Hey folks:
I'm working on building threading into the logging framework in parallel with the work I'm doing on DataSeries. I believe I have a plan, and was hoping to get some input from other folks on the list.
At the moment, a log message:
*) Is generated deep within Bro, eventually finding its way to LogMgr::Write
*) In LogMgr::Write, the following happens:
> Checks that an appropriate LogMgr::Stream exists for the writer
> Checks that any relevant LogWriter has been properly initialized
> Applies any necessary filters
*) The log message is turned into a LogVal **
> In the case of a remote filter, the LogVal ** is spirited away to serializations unknown
> In the case of a local filter, the LogVal ** is passed along to the appropriate LogWriter::Write for processing.
So, to change this to support threading, I was planning to turn LogMgr::Stream into a self-contained object with two 0mq message-passing sockets attached:
*) One write-only (PUSH) 0mq socket created by the parent LogMgr, that could be used to send messages to the Stream object (for example, something like LOG_WRITE)
*) One read-only (PULL) 0mq socket created by the child Stream object, which would be used to receive the messages the LogMgr sent.
After the LogMgr::Stream was created, the PUSH 0mq socket would be the only means with which to communicate with it (in order to avoid needing evil things like semaphores / condition variables). This means that the LogMgr would need to generate and pass messages to the LogMgr::Stream object.
Thus, the LogWriter initialization bit and the LogWriter logging bit would both happen within the context of the Stream thread (and as a result of writing an appropriate message to the LogMgr::Stream's PUSH socket).
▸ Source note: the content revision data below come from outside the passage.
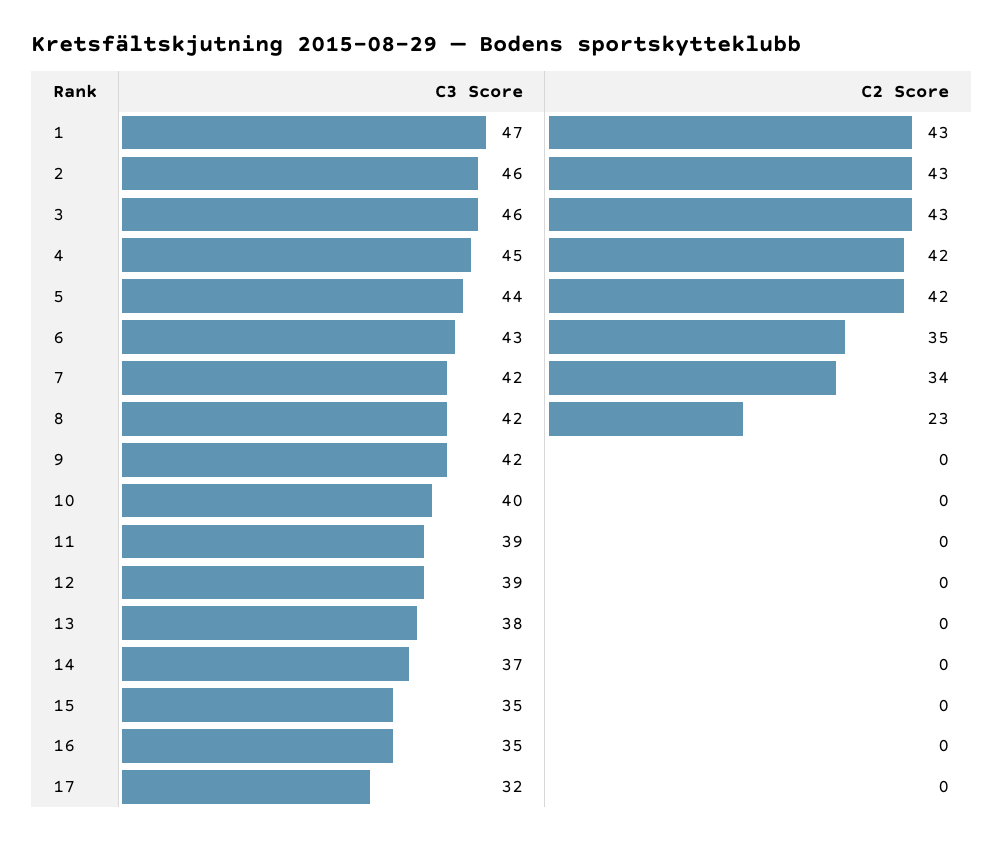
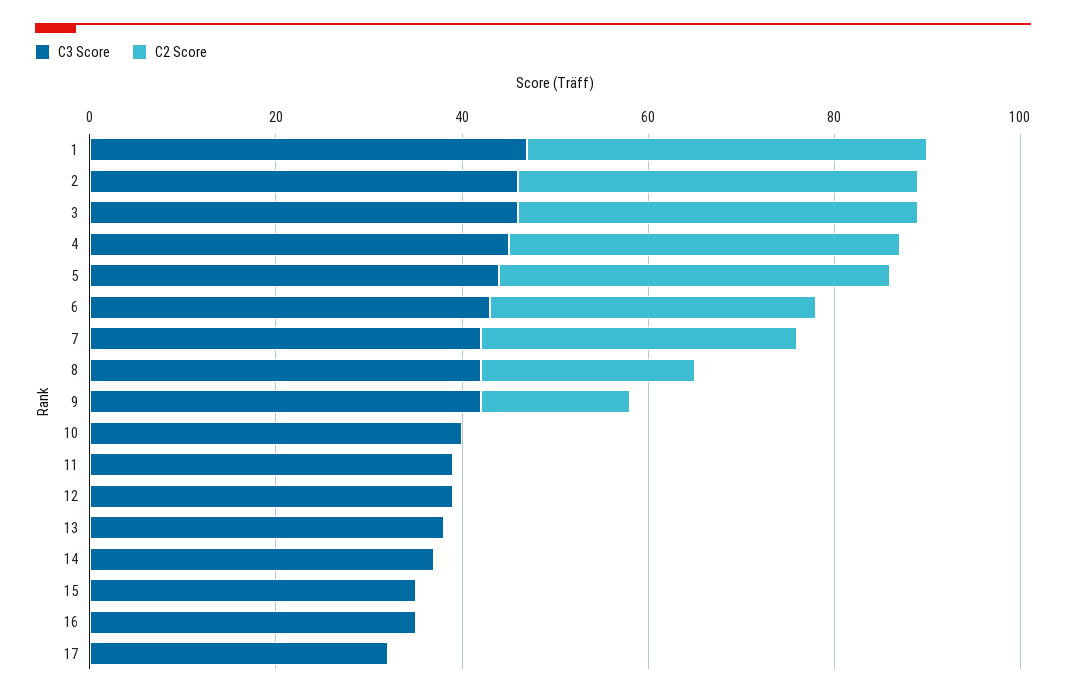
  {
    "C3 Score": {
      "1": 47,
      "2": 46,
      "3": 46,
      "4": 45,
      "5": 44,
      "6": 43,
      "7": 42,
      "8": 42,
      "9": 42,
      "10": 40,
      "11": 39,
      "12": 39,
      "13": 38,
      "14": 37,
      "15": 35,
      "16": 35,
      "17": 32
    },
    "C2 Score": {
      "1": 43,
      "2": 43,
      "3": 43,
      "4": 42,
      "5": 42,
      "6": 35,
      "7": 34,
      "8": 23,
-     "9": 0,
+     "9": 15,
      "10": 0,
      "11": 0,
      "12": 0,
      "13": 0,
      "14": 0,
      "15": 0,
      "16": 0,
      "17": 0
    }
  }

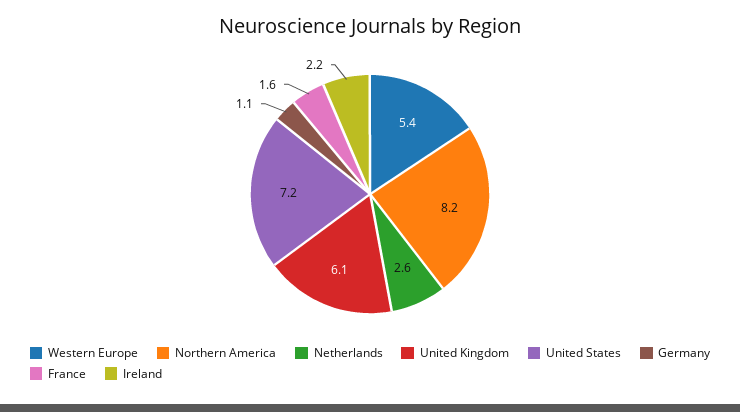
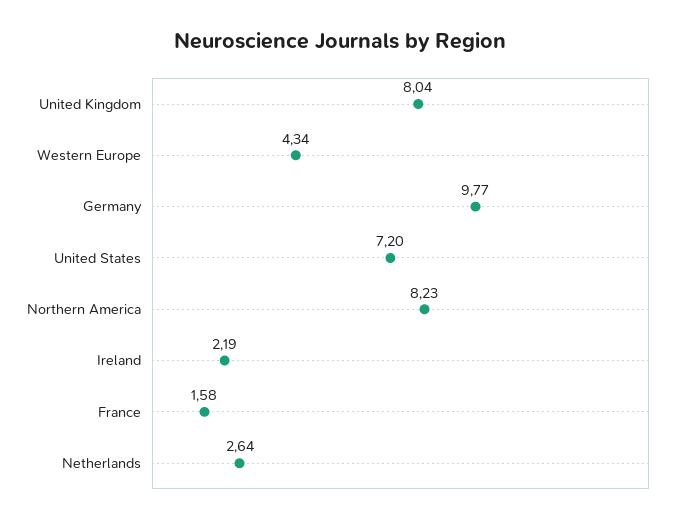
  {
-   "Western Europe": 5.4,
+   "Western Europe": 4.34,
    "Northern America": 8.23,
    "Netherlands": 2.64,
-   "United Kingdom": 6.1,
+   "United Kingdom": 8.04,
    "United States": 7.2,
-   "Germany": 1.1,
+   "Germany": 9.77,
    "France": 1.58,
    "Ireland": 2.19
  }

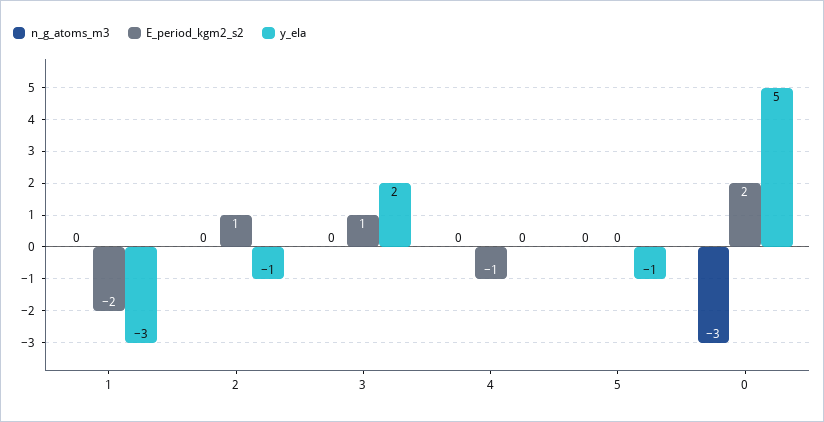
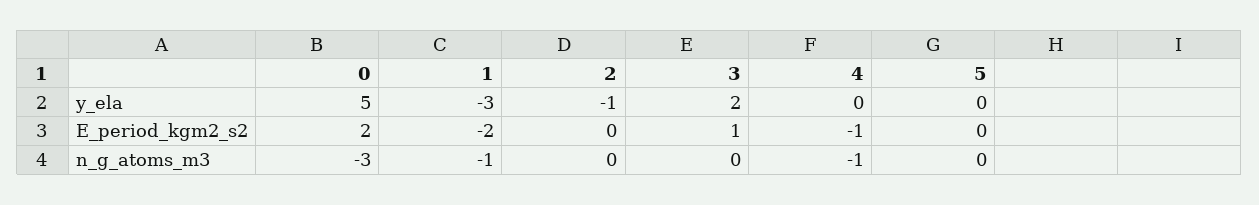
  {
    "n_g_atoms_m3": {
-     "1": 0,
+     "1": -1,
      "2": 0,
      "3": 0,
-     "4": 0,
+     "4": -1,
      "5": 0,
      "0": -3
    },
    "E_period_kgm2_s2": {
      "1": -2,
-     "2": 1,
+     "2": 0,
      "3": 1,
      "4": -1,
      "5": 0,
      "0": 2
    },
    "y_ela": {
      "1": -3,
      "2": -1,
      "3": 2,
      "4": 0,
-     "5": -1,
+     "5": 0,
      "0": 5
    }
  }

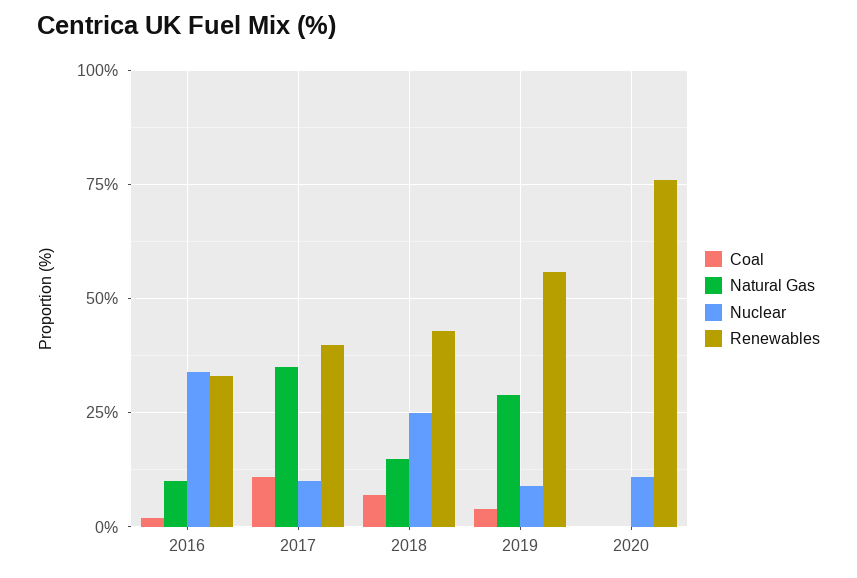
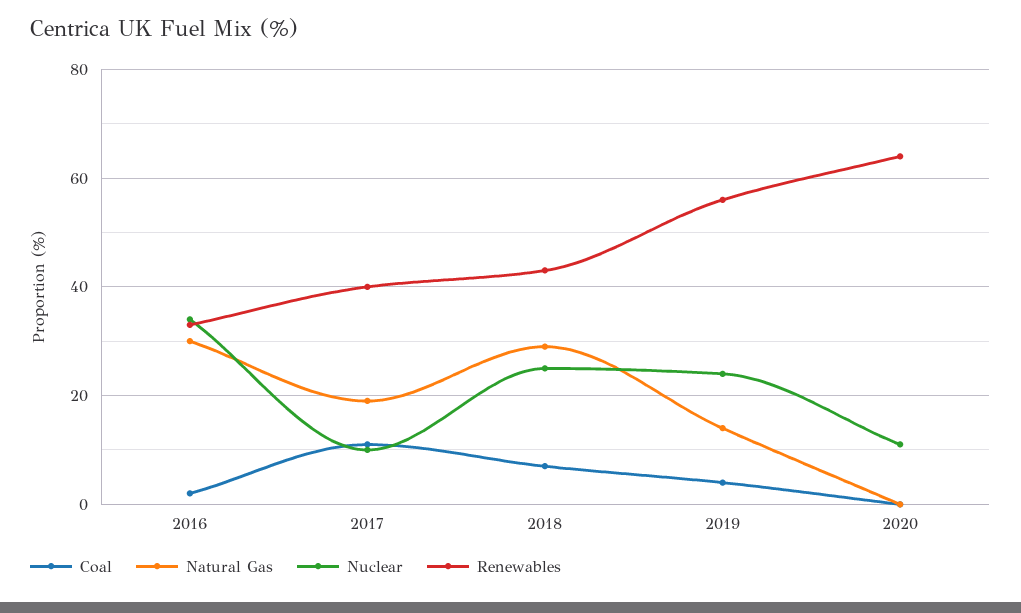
  {
    "Coal": {
      "2016": 0,
      "2017": 10,
      "2018": 5,
      "2019": 5,
      "2020": 0
    },
    "Natural Gas": {
-     "2016": 10,
+     "2016": 30,
-     "2017": 35,
+     "2017": 20,
-     "2018": 15,
+     "2018": 30,
-     "2019": 30,
+     "2019": 15,
      "2020": 0
    },
    "Nuclear": {
      "2016": 35,
      "2017": 10,
      "2018": 25,
-     "2019": 10,
+     "2019": 25,
      "2020": 10
    },
    "Renewables": {
      "2016": 35,
      "2017": 40,
      "2018": 45,
      "2019": 55,
-     "2020": 75
+     "2020": 65
    }
  }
I figure the LogMgr would need to be able to generate (at a minimum) the following types of messages:
*) EnableStream
*) DisableStream
*) StreamInit
*) StreamFinish
*) RotateLog
*) LogMessage
(Note: as a shortcut, we could probably build a fast-track LogMessageInProc type that passed a pointer to the data to log, rather than encapsulating everything when passing within a single process... but I figure that's an optimization, and could probably be dealt with later if it proves to be necessary).
Anyway, I figure that, after this point, we'd be close to having an entirely self-contained logging infrastructure; so long as the message format was standardized (and I do have a rough draft of a message format which I'd be happy to send out, assuming the above isn't too confusing and seems technically sound), anything that spoke the correct message format could act as a logger for Bro.
So. . . thoughts? Does that make sense? What's bad / broken about doing things this way?
Thanks,
Gilbert Clark